At this time, we have no evidence that there has been any use or attempted use of the information compromised in this incident. This is an ongoing investigation and OPM will continue to be vigilant to ensure that necessary security measures are in place to further strengthen and protect our networks, systems, and data.
I did not receive a letter stating that my information was compromised, but feel that I should have. Can you help me?
OPM is aware of the affected data and the networks and the data on which it resides. OPM will begin sending notifications to individuals whose PII may have been compromised on June 8, 2015. These notifications will take place on a rolling basis through June 19, 2015. The email will come from firstname.lastname@example.org and it will contain information regarding credit monitoring and identity theft protection services being provided to those Federal employees impacted by the data breach. In the event OPM does not have an email address for the individual on file, a standard letter will be sent via the U.S. Postal Service.
What are the risks of identity theft with the information that was compromised?

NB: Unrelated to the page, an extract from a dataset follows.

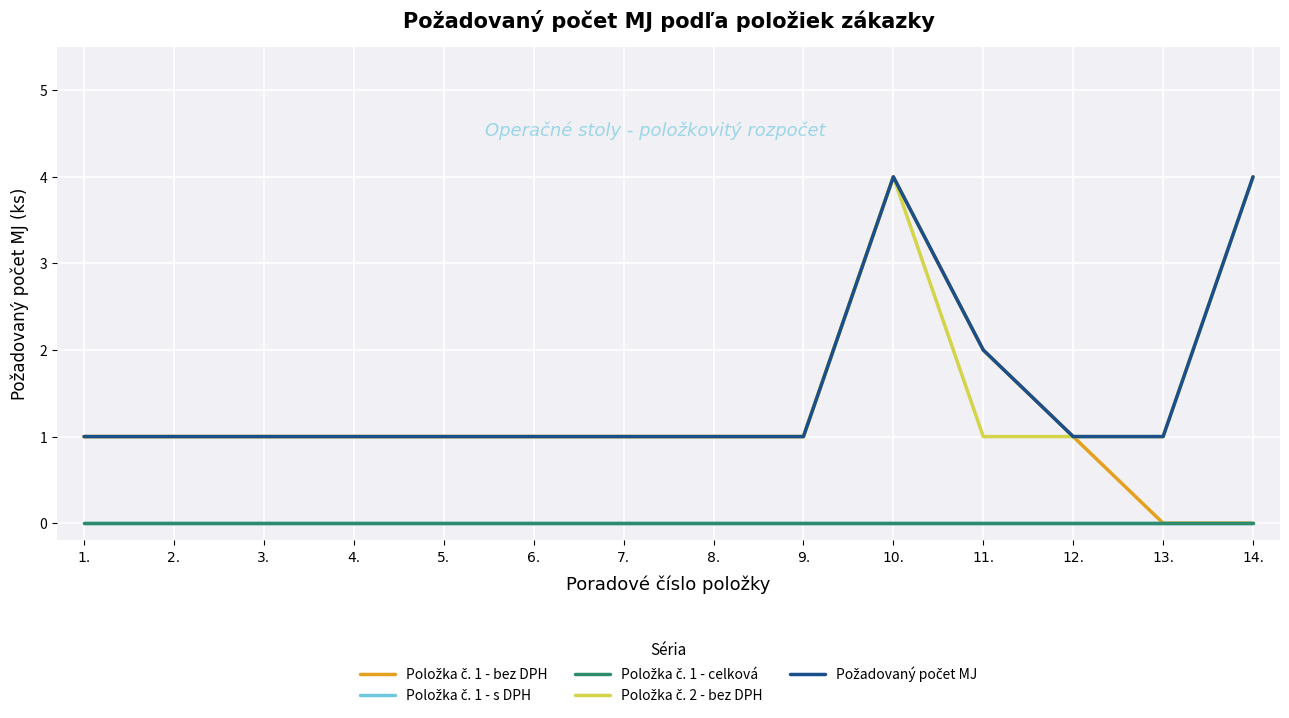

The Požadovaný počet MJ series shows 0 at 3.. True or false?

False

Receiving a letter does not mean that the recipient is a victim of identity theft. OPM is recommending that people review their letters and the recommendations provided. In order to mitigate the risk of fraud and identity theft, we are offering credit monitoring service and identity theft insurance through CSID, a company that specializes in identity theft protection and fraud resolution. All potentially affected individuals will receive a complimentary subscription to CSID Protector Plus for 18 months. Every affected individual, regardless of whether or not they explicitly take action to enroll, will have $1 million of identity theft insurance and access to full-service identity restoration provided by CSID.
How long will it take to inform all the potential victims involved in the incident?
OPM will begin conducting notifications to affected individuals using email and/or USPS First Class mail on June 8, 2015 and will continue notifications on a rolling basis through June 19, 2015.
Who is responsible for this incident?
OPM does not assign attribution for cybercrimes. That question is best addressed by law enforcement agencies.
What has been the operational or mission impact to OPM?
There has been no operational impact to OPM. OPM has continued to operate at full capacity since the incident occurred.
Can my family members also receive services if they are part of my file/records?
Family members of employees were not affected by this breach.